--- PASSAGE SHOWN ---
↓↓↓
## Imports and setup

In [None]:
from IPython import display
!pip install transformers
!pip install sacrebleu
!pip install sacremoses
!pip install datasets
!pip install wandb
!pip install sentencepiece
display.clear_output()

In [None]:
import datasets
from IPython import display
import numpy as np
import os
import pandas as pd
import random
import sentencepiece
import sacrebleu
import sacremoses
import tqdm
import transformers
import torch
import wandb

In [None]:
torch.cuda.is_available()

## Configuration

Alternatives for pre-training when translating to English: `Helsinki-NLP/opus-mt-lg-en`, `Helsinki-NLP/opus-mt-mul-en`.

Note 1: when training on V100 GPUs, there is more memory and `train_batch_size` can be increased (to 64?). If this is done then `gradient_accumulation_steps` should then be decreased accordingly, so that there is the same effective batch size.

Note 2: there is little difference in BLEU score when using a test set of 500 vs 1000 sentences per language. For rapid parameter tuning, we can therefore use `config['validation_samples_per_language'] = 500`, and then set it to 1000 for the best model config to report numbers in the paper.
↑↑↑
--- DATA TO EXAMINE ---
↓↓↓
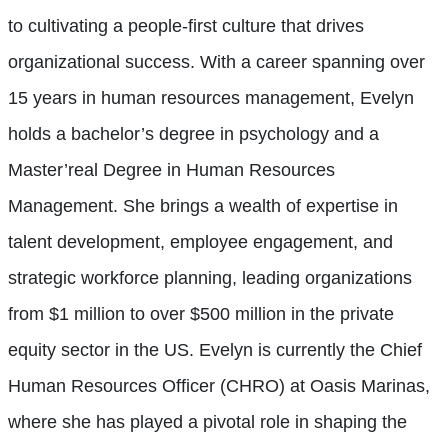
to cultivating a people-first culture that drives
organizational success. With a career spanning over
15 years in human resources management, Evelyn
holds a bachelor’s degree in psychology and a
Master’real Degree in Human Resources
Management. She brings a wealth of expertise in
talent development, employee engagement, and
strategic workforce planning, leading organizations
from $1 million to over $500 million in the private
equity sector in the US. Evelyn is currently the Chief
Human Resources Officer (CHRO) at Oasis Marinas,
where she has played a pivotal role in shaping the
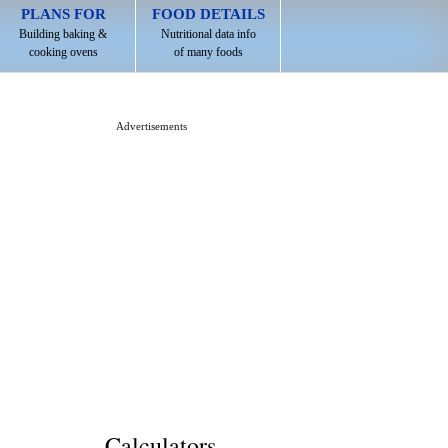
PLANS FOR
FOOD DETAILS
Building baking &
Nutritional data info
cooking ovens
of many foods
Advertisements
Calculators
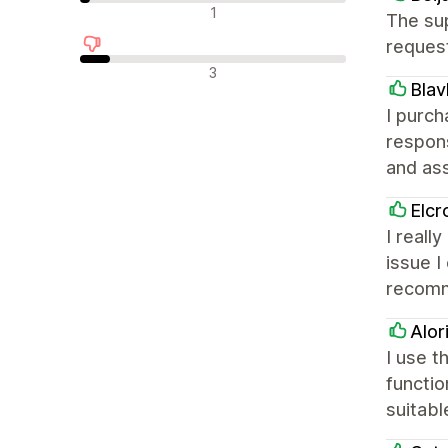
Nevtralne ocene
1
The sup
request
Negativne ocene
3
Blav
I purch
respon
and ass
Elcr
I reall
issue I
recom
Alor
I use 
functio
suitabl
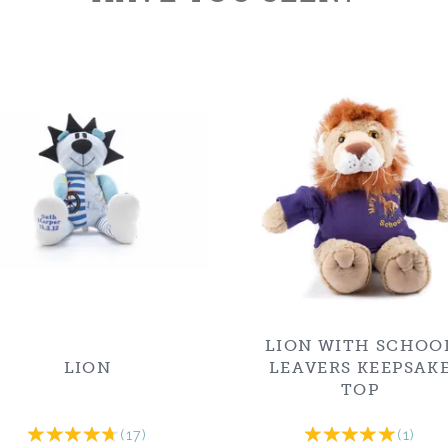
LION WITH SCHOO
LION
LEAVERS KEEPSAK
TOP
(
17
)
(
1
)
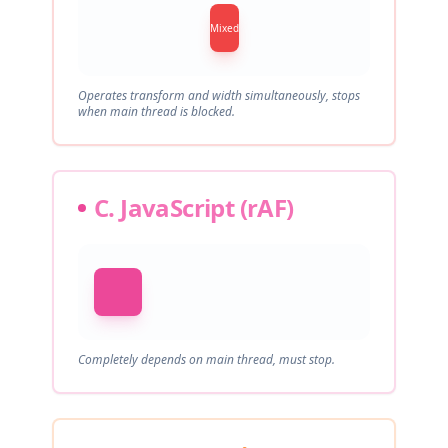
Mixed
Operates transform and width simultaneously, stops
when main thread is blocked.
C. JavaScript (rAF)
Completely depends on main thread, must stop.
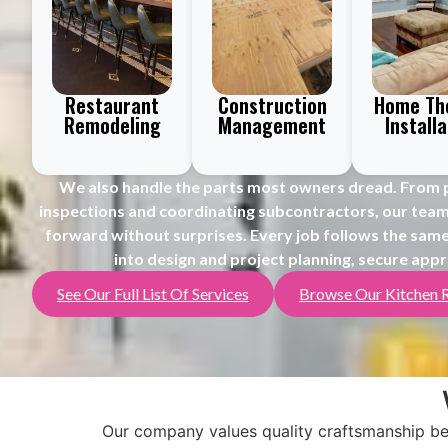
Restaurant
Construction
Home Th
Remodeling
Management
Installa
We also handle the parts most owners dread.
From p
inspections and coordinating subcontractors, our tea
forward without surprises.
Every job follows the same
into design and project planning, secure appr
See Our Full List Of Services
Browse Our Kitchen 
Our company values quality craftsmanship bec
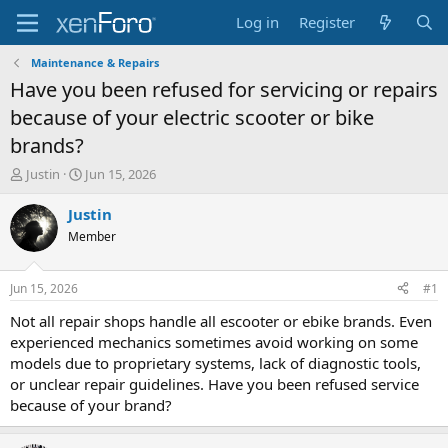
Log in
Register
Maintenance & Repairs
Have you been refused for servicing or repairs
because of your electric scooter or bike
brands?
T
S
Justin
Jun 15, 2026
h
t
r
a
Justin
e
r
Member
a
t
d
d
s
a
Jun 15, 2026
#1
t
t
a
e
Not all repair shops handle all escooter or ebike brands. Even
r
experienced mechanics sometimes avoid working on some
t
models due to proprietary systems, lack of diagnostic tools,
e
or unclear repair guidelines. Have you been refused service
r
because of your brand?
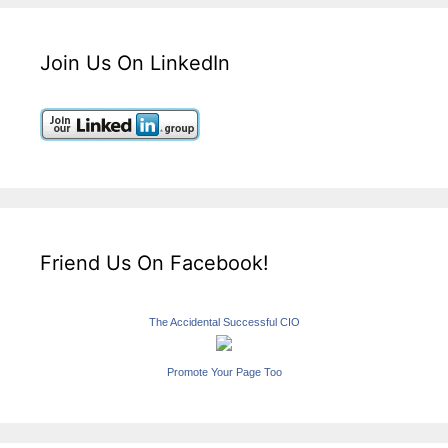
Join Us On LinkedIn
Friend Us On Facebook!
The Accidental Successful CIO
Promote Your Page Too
↑↑↑
--- WORK INSTRUCTION 1 ---
Shorten the paragraph of the translation notebook that begins "Note 1: when training on V100 GPUs" into a bulleted list, keeping its main facts.
--- WORK INSTRUCTION 2 ---
Pick up the translation notebook after its last sentence and keep writing it.

--- ANSWER AREA 1 ---
- V100 GPUs have more memory, so `train_batch_size` can be raised, possibly to 64.
- If it is raised, lower `gradient_accumulation_steps` to match.
- This keeps the effective batch size the same.

--- ANSWER AREA 2 ---
In [None]:
# Parameters for mul-en models
config = {
    'source_language': 'mul',
    'target_language': 'en',
    'metric_for_best_model': 'loss',
    'train_batch_size': 20,
    'gradient_accumulation_steps': 150,
    'max_input_length': 128,
    'max_target_length': 128,
    'validation_samples_per_language': 500,
    'eval_batch_size': 16,
    'eval_languages': ["ach", "lgg", "lug", "nyn", "teo"],
    'eval_pretrained_model': False,
    'learning_rate': 1e-4,
    'num_train_epochs': 10,
    'label_smoothing_factor': 0.1,
    'flores101_training_data': True,
    'mt560_training_data': True,
    'back_translation_training_data': True,
    'named_entities_training_data': True,
}

config['language_pair'] = f'{config["source_language"]}-{config["target_language"]}'
config['wandb_project'] = f'sunbird-translate-{config["language_pair"]}'
config['model_checkpoint'] = f'Helsinki-NLP/opus-mt-{config["language_pair"]}'

# What training data to use
config['data_dir'] = f'v7-dataset/v7.0/supervised/{config["language_pair"]}/'

# Evaluate roughly every 10 minutes
eval_steps_interval = 350 * 60 * 7 / (config['gradient_accumulation_steps']
                                      * config['train_batch_size'])

eval_steps_interval = 10 * max(1, int(eval_steps_interval / 10))

print(f'Evaluating every {eval_steps_interval} training steps.')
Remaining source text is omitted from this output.